We all know it’s easy to tell the difference between driving 10mph and 65mph. We know when we have only had a banana or something for breakfast (and now it's dinner time), and we know when we have just finished our third slice of birthday cake. That's not our problem. It's the normal, day-to-day stuff (are we going 65 or 75?) that needs our attention. This attention amounts to checking/weighing to be sure that we didn’t use too much pasta in the dish we’re making for dinner, weighing out the hummus because it’s calorie dense, and so on. The difference between 65 and 75 mph becomes really important here: if we make that 10 mph difference 100 calories, well, if you’re just speeding a LITTLE all year, that extra 100 calories a day turns into a 10 pound gain.

Many people feel reluctant to start calorie counting because they’re worried that they’ll become “obsessed” with the numbers. Well, are you obsessed with the speed your car is going just because you have a speedometer?

The answer to that can be maybe -- and turn into 'probably,' especially if you see a cop. All of a sudden, that speedometer is the most interesting thing in your car. When we start a weight loss regiment, sometimes, we can park a cop on every road we mentally drive. We go from normal people, to people convinced we have 15 warrants out for our arrest, and are driving a stolen car (with no fewer than 20 kilos of cocaine in the trunk). We grip the wheel. Sweat a little. We make sure the needle on the speedometer is on the limit exactly; feathering that throttle like a NASCAR driver. We keep checking the rear view (and pray to god that we don’t accidentally make eye contact with the calorie police: that would be the tip off that we are actually guilty... ...of something!). In other words, we panic.

At this moment in time, I would just like to remind everyone that the calorie police aren’t real. No tickets are issued for eating 1700 calories in a 1600 zone. No jail time is served for enjoying a Christmas dinner. Your log is just your log. There are no calorie police. There is no calorie jail. There is just you: deciding on how many calories to eat, and adjusting up or down, depending on road (or life!) conditions. You are the driver, and you get to pick the speed that's comfortable (and safe!) for you.
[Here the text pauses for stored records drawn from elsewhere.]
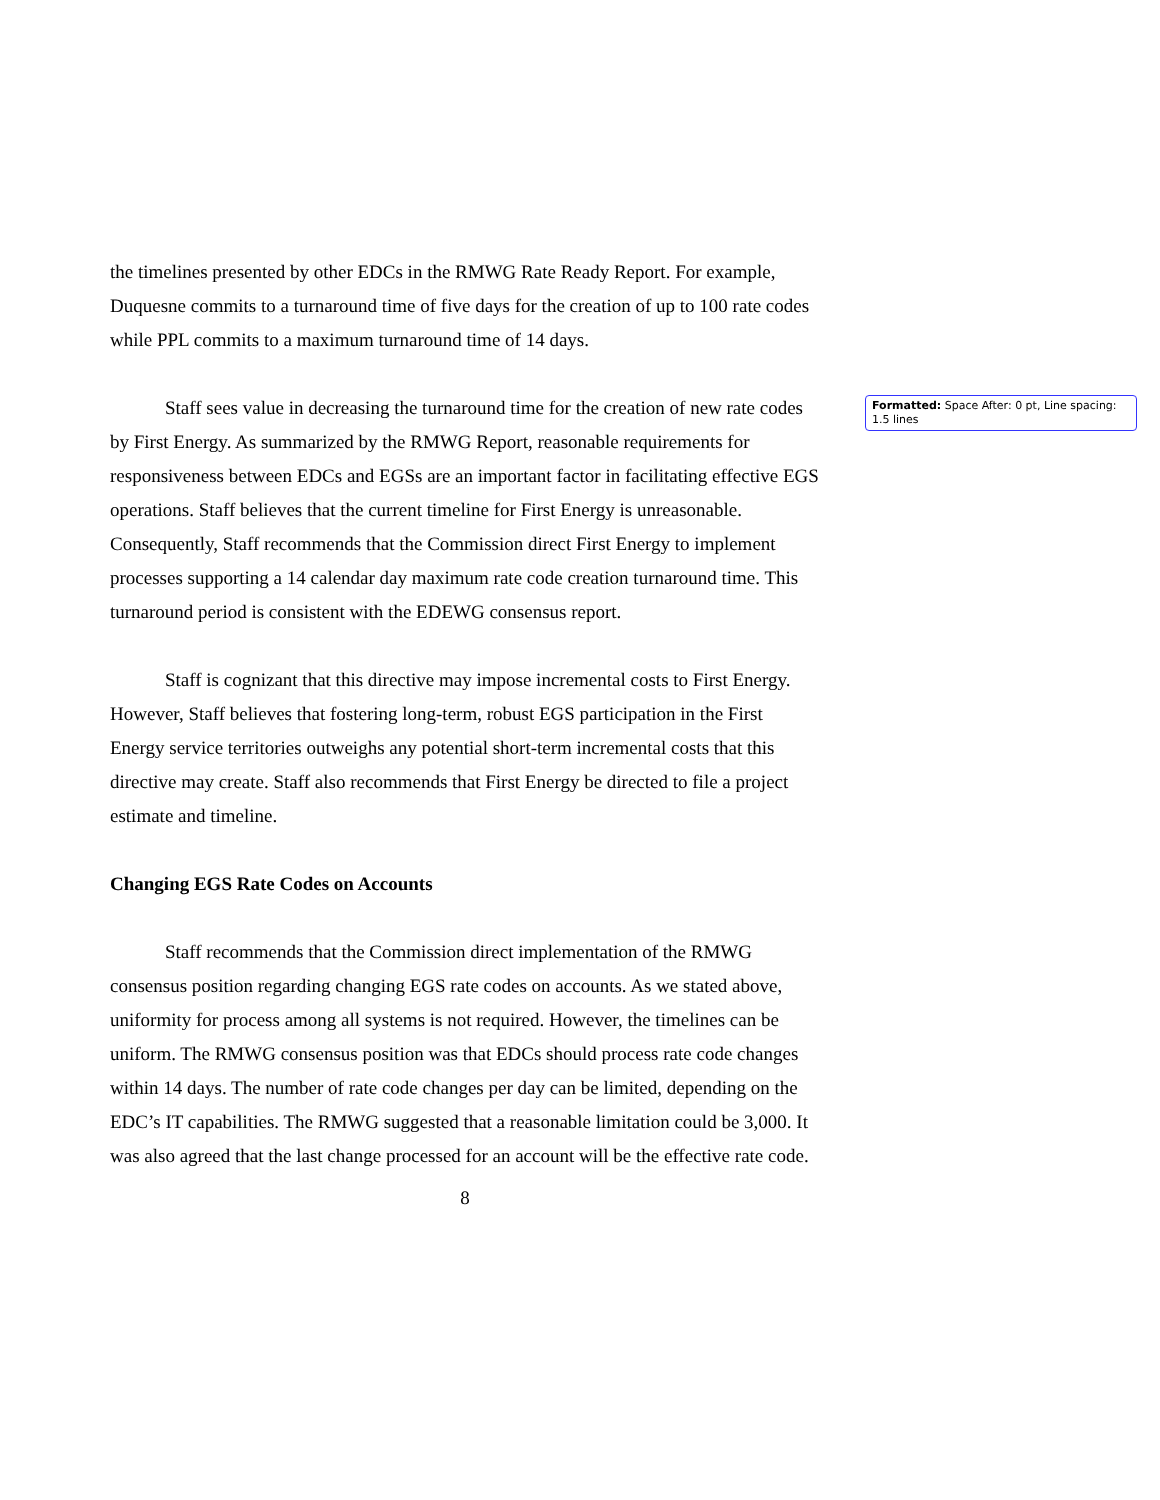the timelines presented by other EDCs in the RMWG Rate Ready Report. For example, Duquesne commits to a turnaround time of five days for the creation of up to 100 rate codes while PPL commits to a maximum turnaround time of 14 days.
Staff sees value in decreasing the turnaround time for the creation of new rate codes by First Energy. As summarized by the RMWG Report, reasonable requirements for responsiveness between EDCs and EGSs are an important factor in facilitating effective EGS operations. Staff believes that the current timeline for First Energy is unreasonable. Consequently, Staff recommends that the Commission direct First Energy to implement processes supporting a 14 calendar day maximum rate code creation turnaround time. This turnaround period is consistent with the EDEWG consensus report.
Staff is cognizant that this directive may impose incremental costs to First Energy. However, Staff believes that fostering long-term, robust EGS participation in the First Energy service territories outweighs any potential short-term incremental costs that this directive may create. Staff also recommends that First Energy be directed to file a project estimate and timeline.
Changing EGS Rate Codes on Accounts
Staff recommends that the Commission direct implementation of the RMWG consensus position regarding changing EGS rate codes on accounts. As we stated above, uniformity for process among all systems is not required. However, the timelines can be uniform. The RMWG consensus position was that EDCs should process rate code changes within 14 days. The number of rate code changes per day can be limited, depending on the EDC’s IT capabilities. The RMWG suggested that a reasonable limitation could be 3,000. It was also agreed that the last change processed for an account will be the effective rate code.
8
Formatted: Space After: 0 pt, Line spacing: 1.5 lines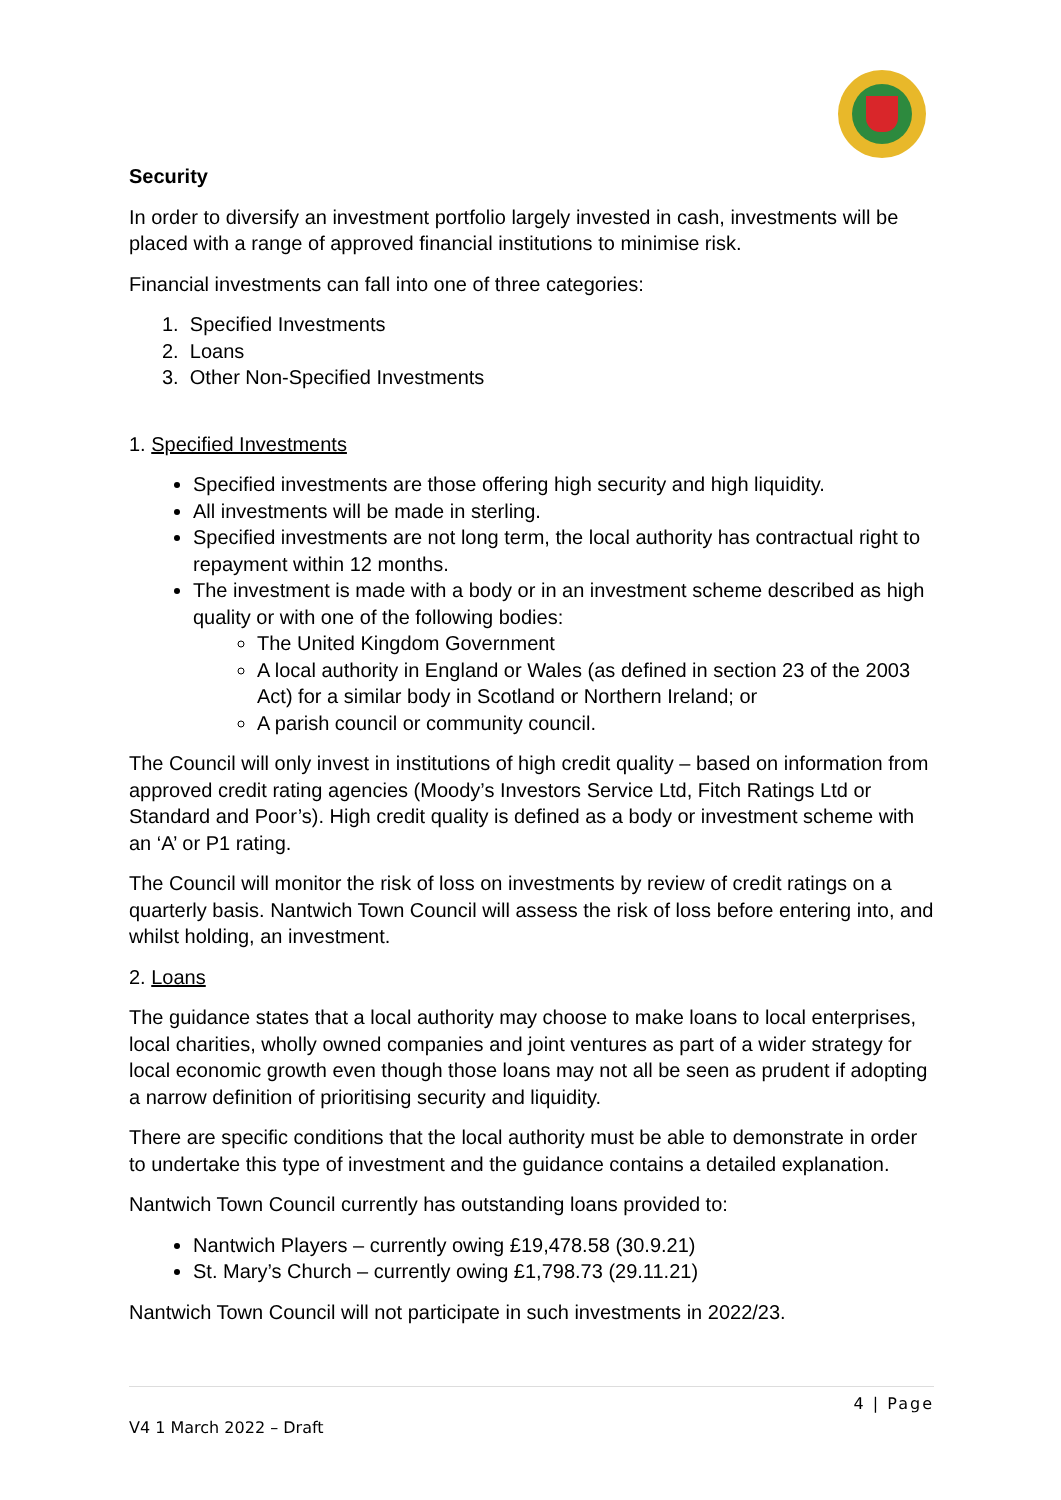Security
In order to diversify an investment portfolio largely invested in cash, investments will be placed with a range of approved financial institutions to minimise risk.
Financial investments can fall into one of three categories:
1. Specified Investments
2. Loans
3. Other Non-Specified Investments
1. Specified Investments
Specified investments are those offering high security and high liquidity.
All investments will be made in sterling.
Specified investments are not long term, the local authority has contractual right to repayment within 12 months.
The investment is made with a body or in an investment scheme described as high quality or with one of the following bodies:
The United Kingdom Government
A local authority in England or Wales (as defined in section 23 of the 2003 Act) for a similar body in Scotland or Northern Ireland; or
A parish council or community council.
The Council will only invest in institutions of high credit quality – based on information from approved credit rating agencies (Moody’s Investors Service Ltd, Fitch Ratings Ltd or Standard and Poor’s). High credit quality is defined as a body or investment scheme with an ‘A’ or P1 rating.
The Council will monitor the risk of loss on investments by review of credit ratings on a quarterly basis. Nantwich Town Council will assess the risk of loss before entering into, and whilst holding, an investment.
2. Loans
The guidance states that a local authority may choose to make loans to local enterprises, local charities, wholly owned companies and joint ventures as part of a wider strategy for local economic growth even though those loans may not all be seen as prudent if adopting a narrow definition of prioritising security and liquidity.
There are specific conditions that the local authority must be able to demonstrate in order to undertake this type of investment and the guidance contains a detailed explanation.
Nantwich Town Council currently has outstanding loans provided to:
Nantwich Players – currently owing £19,478.58 (30.9.21)
St. Mary’s Church – currently owing £1,798.73 (29.11.21)
Nantwich Town Council will not participate in such investments in 2022/23.
4 | Page
V4 1 March 2022 – Draft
At this point, I am undecided as to whether I am going to stay with my break of weighing myself every day - the data junkie in me likes to fill up boxes with numbers. But, I’m being realistic. I have finally just gotten out of the weird work schedule, as well as gotten back to my exercise routine this week (training for a 10k, along with kettlebell/dumbell home strength training). So, I know that the scale isn’t headed down any time soon, as my body readjusts to the influx of exercise, and my muscles begin repairing themselves/holding on to water.
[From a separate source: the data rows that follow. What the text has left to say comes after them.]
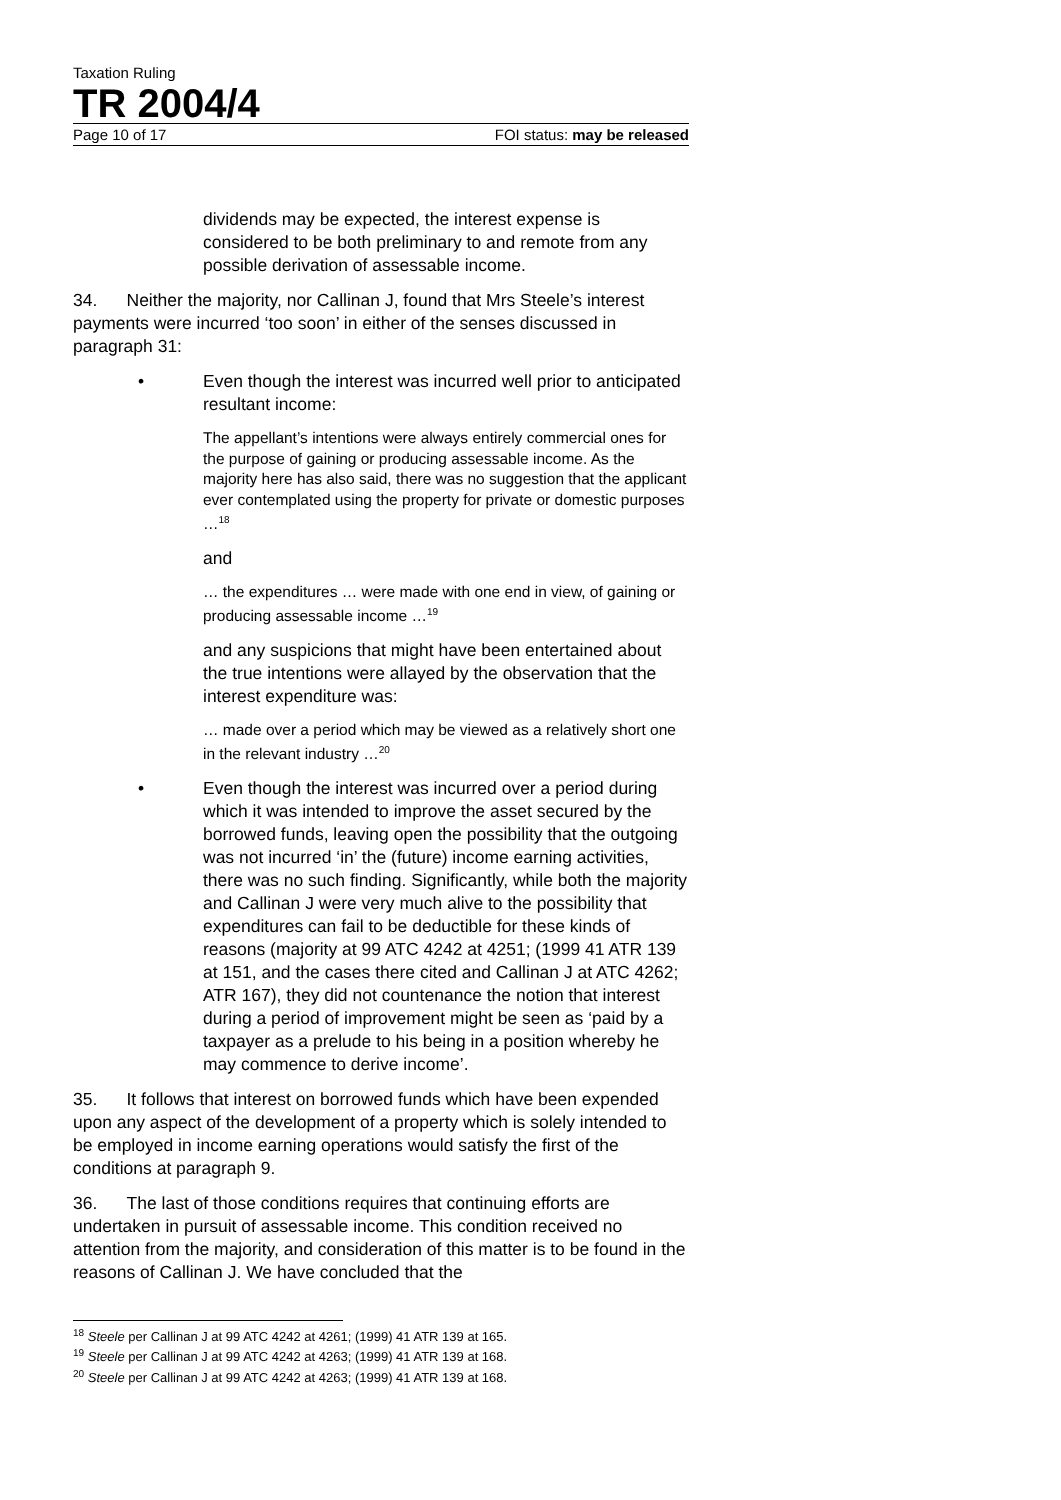Taxation Ruling
TR 2004/4
Page 10 of 17 FOI status: may be released
dividends may be expected, the interest expense is considered to be both preliminary to and remote from any possible derivation of assessable income.
34. Neither the majority, nor Callinan J, found that Mrs Steele’s interest payments were incurred ‘too soon’ in either of the senses discussed in paragraph 31:
•
Even though the interest was incurred well prior to anticipated resultant income:
The appellant’s intentions were always entirely commercial ones for the purpose of gaining or producing assessable income. As the majority here has also said, there was no suggestion that the applicant ever contemplated using the property for private or domestic purposes …<sup>18</sup>
and
… the expenditures … were made with one end in view, of gaining or producing assessable income …<sup>19</sup>
and any suspicions that might have been entertained about the true intentions were allayed by the observation that the interest expenditure was:
… made over a period which may be viewed as a relatively short one in the relevant industry …<sup>20</sup>
•
Even though the interest was incurred over a period during which it was intended to improve the asset secured by the borrowed funds, leaving open the possibility that the outgoing was not incurred ‘in’ the (future) income earning activities, there was no such finding. Significantly, while both the majority and Callinan J were very much alive to the possibility that expenditures can fail to be deductible for these kinds of reasons (majority at 99 ATC 4242 at 4251; (1999 41 ATR 139 at 151, and the cases there cited and Callinan J at ATC 4262; ATR 167), they did not countenance the notion that interest during a period of improvement might be seen as ‘paid by a taxpayer as a prelude to his being in a position whereby he may commence to derive income’.
35. It follows that interest on borrowed funds which have been expended upon any aspect of the development of a property which is solely intended to be employed in income earning operations would satisfy the first of the conditions at paragraph 9.
36. The last of those conditions requires that continuing efforts are undertaken in pursuit of assessable income. This condition received no attention from the majority, and consideration of this matter is to be found in the reasons of Callinan J. We have concluded that the
<sup>18</sup> Steele per Callinan J at 99 ATC 4242 at 4261; (1999) 41 ATR 139 at 165.
<sup>19</sup> Steele per Callinan J at 99 ATC 4242 at 4263; (1999) 41 ATR 139 at 168.
<sup>20</sup> Steele per Callinan J at 99 ATC 4242 at 4263; (1999) 41 ATR 139 at 168.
What I am sure about is that my current routine, eating around 1600 calories (a little more if I ran more than 5k that day), and logging them carefully, alongside my reinvigorated exercise routine (seriously, just lose a 3 hour roundtrip commute, and the kilometers have time to run themselves!) is exactly what I need to be doing to make healthy choices for myself. I am also pleased to have found out that even if I turn the radio down (or off) in my Lambo; I don’t miss very much; I can fill the space with good conversation with friends, or just enjoy the time alone.